Even before the turn of the century, writes Toni Anderson at the Library of Congress, “the musical landscape was peppered with over ten companies fashioned after the original Jubilee Singers, and by the 1890s, many black groups had launched successful foreign tours.” (Du Bois laments the poor quality of many of these imitators.) The 1909 recording, writes Public Domain Review, “popularized the song hugely,” or, we might say, even more hugely, helping to make it a staple in decades to come for artists like Paul Robeson, Louis Armstrong, Etta James, Johnny Cash, and Eric Clapton (in a 1975 reggae take). However, it turns out that an even earlier recording exists, made by one of those successful traveling groups, the Standard Quartette, in 1894.

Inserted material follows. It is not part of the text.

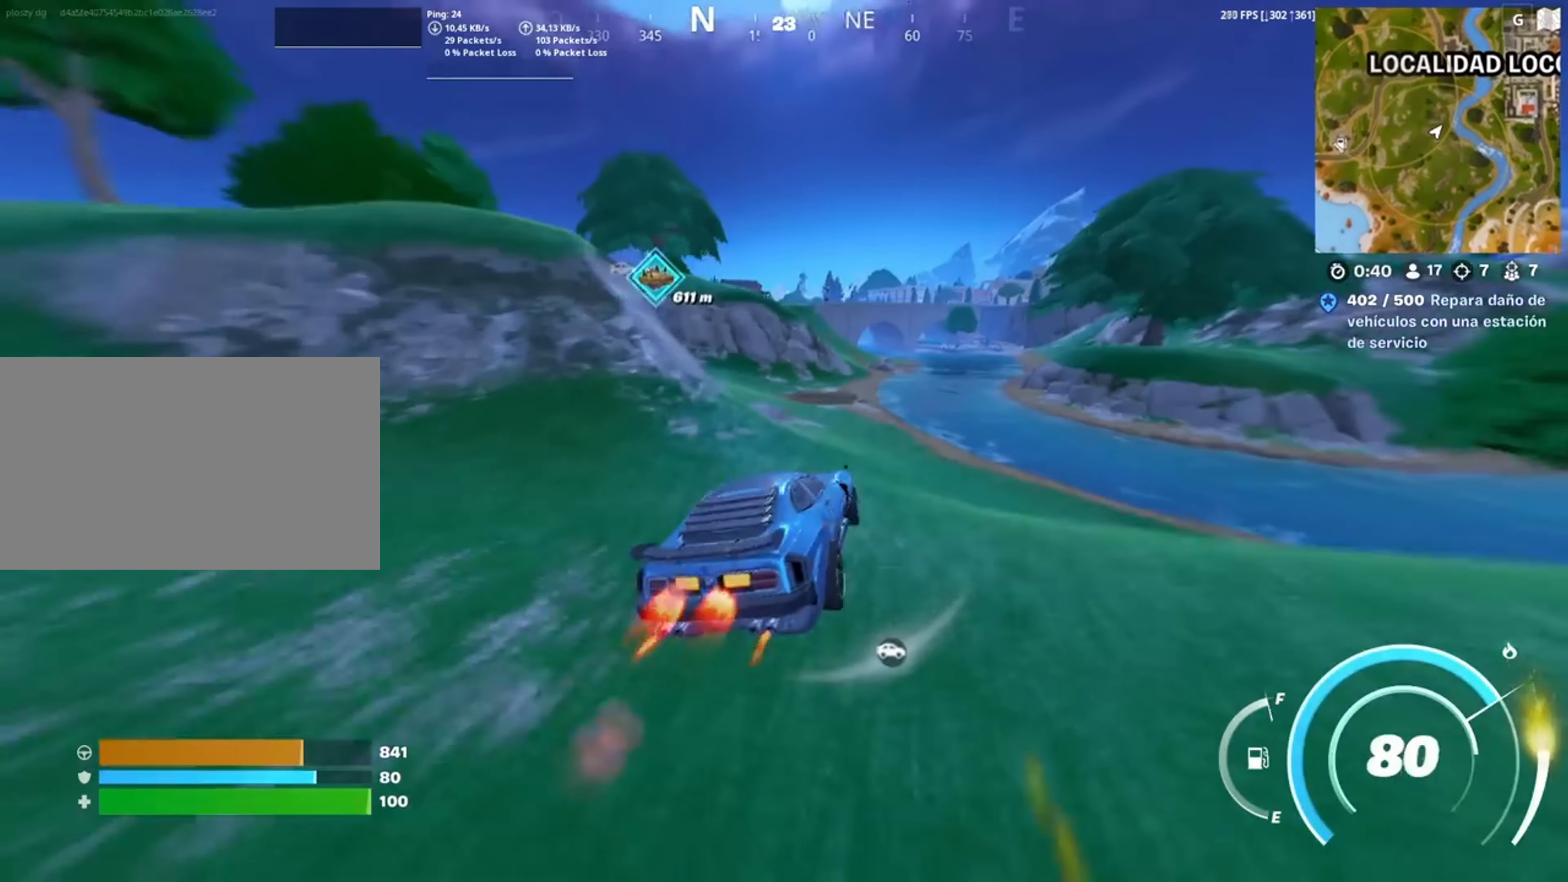
{"keys": ["shift", "w"], "mouse": [], "events": []}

Recorded on a wax cylinder by Columbia Records in Washington, DC while the group made a stop on a spring tour, this “’holy grail’ of early recording history,” writes Archeophone Records, “pushes back by fifteen years the first known recording of the classic spiritual,” but it might have been lost forever had not a careful collector preserved it and Archeophone’s Richard Martin not identified its badly-decayed sounds as “Swing Low, Sweet Chariot.” The recording has been included on a 102-track compilation, Waxing the Gospel: Mass Evangelism and the Phonograph, 1890–1900.
First discovered on a “large group of damaged early cylinders—moldy, noisy, and thought to have no retrievable content,” the song has been unearthed from beneath “an ocean of noise.” What Archeophone’s Meagan Hennessey found is that the version “is very different from what people expect. The chorus is familiar, but the verses are different. The Standard Quartette sing lyrics we associate with other jubilee songs.” Also, as Martin points out, the song’s arrangement is unusual: “there are complex things going on here with harmony and rhythm, but you’ve got to listen closely through the noise.” (Learn more about the discovery and restoration in the short video above.)
The song itself may have been written in the mid-1800s by an enslaved man named Wallace Willis, who was taken from Mississippi to Oklahoma by his half-Choctaw owner during forced relocation in the 1830s, then “rented out” to a school for Native boys. The headmaster heard him sing it, and passed it on to the Jubilee singers. In another, more dramatic, account of the song’s composition, it “’burst forth’ from the anguished soul of Sarah Hannah Sheppard, the mother of Ella Sheppard of Fisk Jubilee Singer fame,” when Sarah learned she would be sold and separated forever from her daughter.
In his live performance of the song, above, Johnny Cash gives a picturesque origin story of an anonymous slave, “sitting on his cotton sack one day,” and singing about a vision of a chariot. But whatever the song’s true origins, “Swing Low, Sweet Chariot,” perhaps more than any other popular spiritual of the 19th century, has come to represent the music, Du Bois wrote, through which “the slave spoke to the world.”